Burlington Free Press Editor Fired After Twitter Firestorm Over Transgender Rights
The executive editor of the Burlington Free Press who set off a firestorm on Twitter last weekend "left the company Monday evening," the newspaper said on its website.Update 1/9/2018 1:17 p.m.
In an article published on the paper's website late Monday, Randy Lovely – the USA Today Network vice president for community news – said that Denis Finley did not follow the company's ethics policy and its code of conduct when making comments on Twitter about Vermont's move to add a third gender option to its driver's license application.
"We encourage our journalists to engage in a meaningful dialogue on social media, but it’s important that the conversation adhere to our overarching values of fairness, balance and objectivity," Lovely said in the announcement of Finley's firing.
The newspaper also announced that Burlington Planning Editor Emilie Stigliani will take on the role of interim editor while a replacement for the position is sought.
Update 1/8/2018 8:48 p.m.
This post lede and its headline had been updated following the announcement of Finley's firing.
Original story (published 1/7/2018):
Denis Finley, who joined the Free Press just in September 2016, had tweeted that a move to add a third gender option to Vermont driver's licenses "makes us one step closer to the apocalypse."
Finley went on to ask if it would also be worth celebrating if pedophiles were recognized on licenses.
Finley made the comments on his personal Twitter account, where he likes to retweet comments from right wing political writer Ann Coulter.
Hillary and Bill Clinton are a steady subject of his own tweets; and in one comment Finley compares Mayor Bill De Blasio's New York to imperial Russia.
But he admits that he might have crossed a line this weekend.
"If I had to do it over again I would simply ask the question. I would not try to be provocative or funny, because that didn't work," Finley said in a telephone interview. "But it's too late now and it's created a firestorm, which I'll have to deal with. But that's life in our society now; it's life in the social media age. You really have to be careful, and I wasn't careful enough"
"If I had to do it over again I would simply ask the question. I would not try to be provocative or funny, because that didn't work. But it's too late now and it's created a firestorm, which I'll have to deal with." — Denis Finley, Burlington Free Press executive editor
VPR published a story on Friday about the Law Enforcement Advisory Board's decision not to block a move by the Department of Motor Vehicles to add the third gender option to driver's licenses.
If the DMV adopts the new policy for people who don't identify as male or female Vermont would become only the fourth jurisdiction in the United States to have the option.
Late Friday Shay Totten, a founding advisor to the group Rights and Democracy, said the move would be "awesome."
Finley shot back, questioning why it was awesome and saying it moved us closer to the apocalypse, which he later said was in reference to the Sports Illustrated "Signs of the Apocalypse" column.
Finley went on to say that the world was "falling apart, piece by piece."
"I meant no disrespect," Finley said. "But I think it's a legitimate question to ask: 'Well why does it have to be on a driver's license? Why is that important?'"
Outright Vermont executive director Dana Kaplan says adding the third gender option is an important step.

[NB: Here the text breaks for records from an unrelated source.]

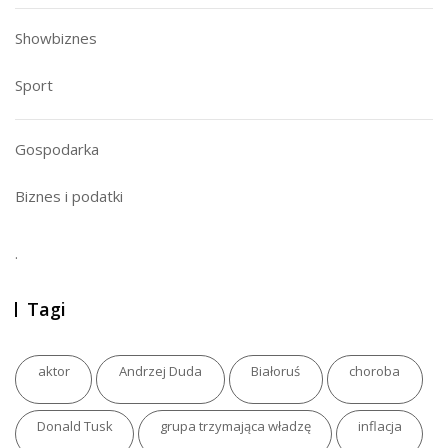
Showbiznes
Sport
Gospodarka
Biznes i podatki
.
Tagi
aktor
Andrzej Duda
Białoruś
choroba
Donald Tusk
grupa trzymająca władzę
inflacja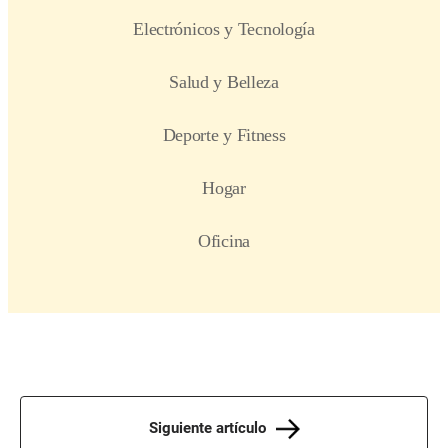
Siguiente artículo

"Trans folks don't see themselves reflected in culture and systems," Kaplan says. "And so when we look at something like getting to add a third gender marker to a driver's license, that is such a clear win. That's such a place for folks to be able to say, 'Yes. Thank you for validating my identity. For recognizing who I am. And for getting me a way to show up in the world.' That is what we need so much more of if we want to see queer and trans youth leading thriving lives."

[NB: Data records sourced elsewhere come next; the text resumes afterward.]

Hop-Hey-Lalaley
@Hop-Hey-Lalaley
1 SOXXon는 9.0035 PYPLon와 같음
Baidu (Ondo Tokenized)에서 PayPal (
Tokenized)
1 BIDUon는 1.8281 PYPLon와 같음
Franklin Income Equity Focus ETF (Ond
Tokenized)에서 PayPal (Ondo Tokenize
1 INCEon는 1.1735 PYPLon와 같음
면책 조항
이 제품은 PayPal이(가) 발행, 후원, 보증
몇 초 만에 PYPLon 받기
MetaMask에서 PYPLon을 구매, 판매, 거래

Kaplan says the Twitter storm highlights the disconnect between an understanding of the challenges some queer and trans people face every day, and the acceptance and rights that most people take for granted.

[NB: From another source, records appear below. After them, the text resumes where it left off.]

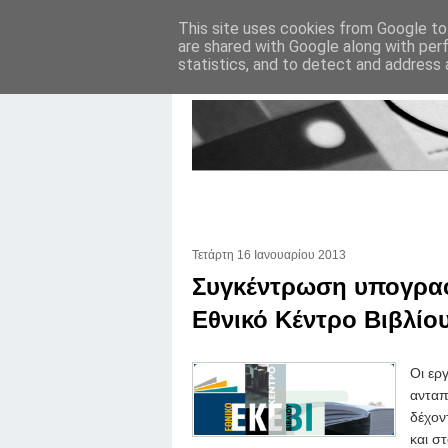
This site uses cookies from Google to 
are shared with Google along with per
statistics, and to detect and address 
Τετάρτη 16 Ιανουαρίου 2013
Συγκέντρωση υπογραφώ
Εθνικό Κέντρο Βιβλίο
Οι ερ
ανταπ
δέχον
και σ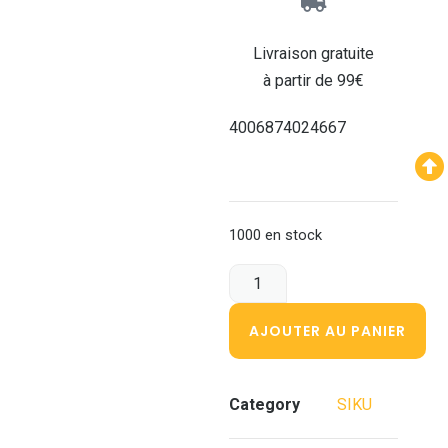
Livraison gratuite
à partir de 99€
4006874024667
1000 en stock
AJOUTER AU PANIER
Category
SIKU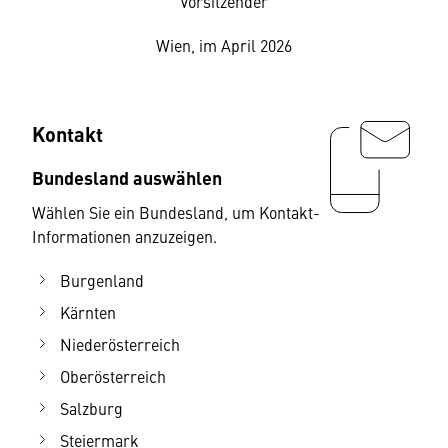
Vorsitzender
Wien, im April 2026
Kontakt
Bundesland auswählen
Wählen Sie ein Bundesland, um Kontakt-
Informationen anzuzeigen.
Burgenland
Kärnten
Niederösterreich
Oberösterreich
Salzburg
Steiermark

And when the editor of one of the state's largest media companies publicly downplays an important win for the trans community, Kaplan says he should be called out.
"For somebody who is in such a position of power to make such an utterly transparently transphobic remark about a number of our folks is just setting a really toxic precedent." — Dana Kaplan, Outright Vermont executive director
"For somebody who is in such a position of power to make such an utterly transparently transphobic remark about a number of our folks is just setting a really toxic precedent," says Kaplan.
Finley has an official Burlington Free Press Twitter account, but he says he understands that in the 24-hour, social media-fueled landscape the lines get blurred.
"Technically I'm the editor of the Burlington Free Press 24 hours a day, seven days a week, 365 days a year, whether it's my work account or my personal account," says Finley. "I have to follow the rules. And I bend them. I've bent them in the past. I bend them a little bit now. I think I go up to the line. But I want to talk about things. I want to ask questions."
Finley says he won't remove the posts, and invites anyone to come into the Free Press office to talk about the issue.
Attempts to reach Finley's boss, the president of the Burlington Free Press, were unsuccessful.